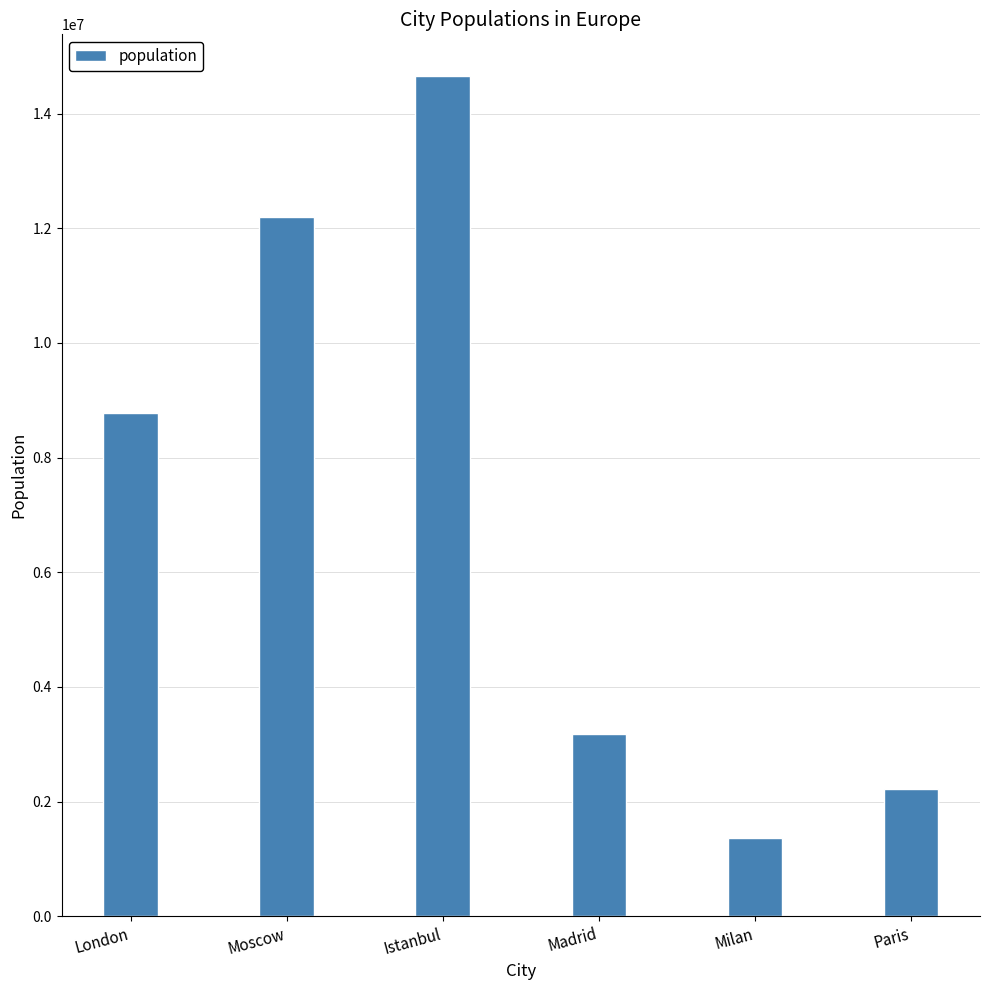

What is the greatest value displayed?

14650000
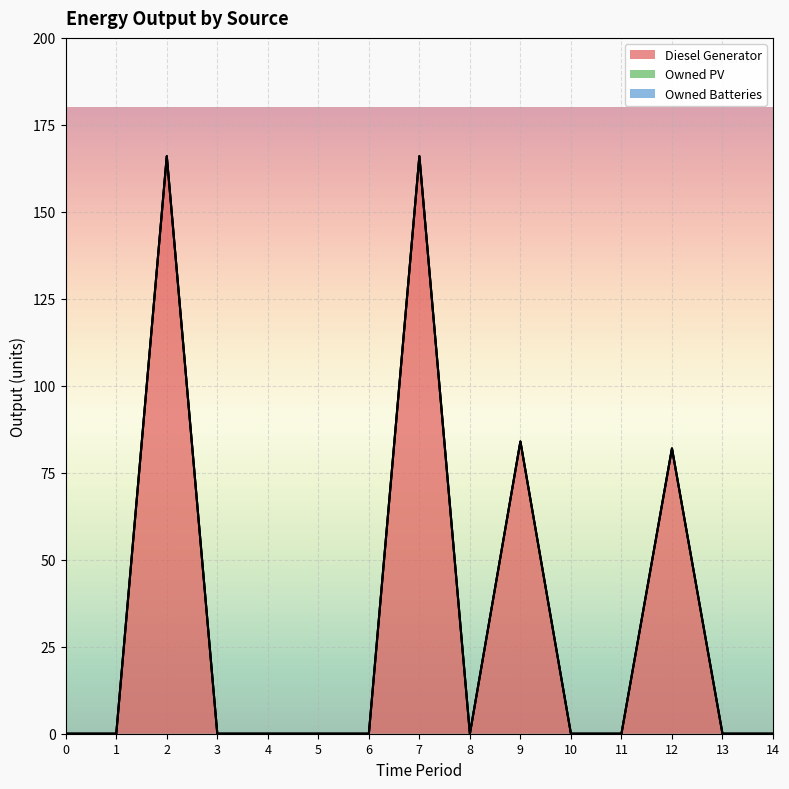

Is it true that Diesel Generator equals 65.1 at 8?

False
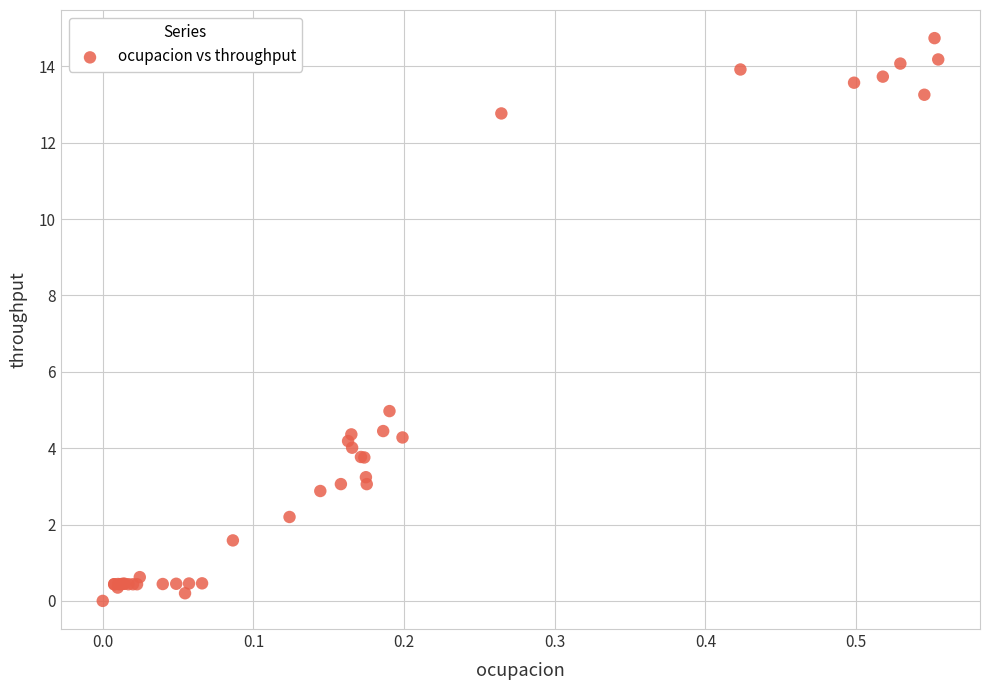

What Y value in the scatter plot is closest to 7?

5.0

+ + + +

▸ **Exercise instructions**
Locate every line above that contains the word "value", and copy each of those lines in full.

▸ **Final answer**
What is the greatest value displayed?
What Y value in the scatter plot is closest to 7?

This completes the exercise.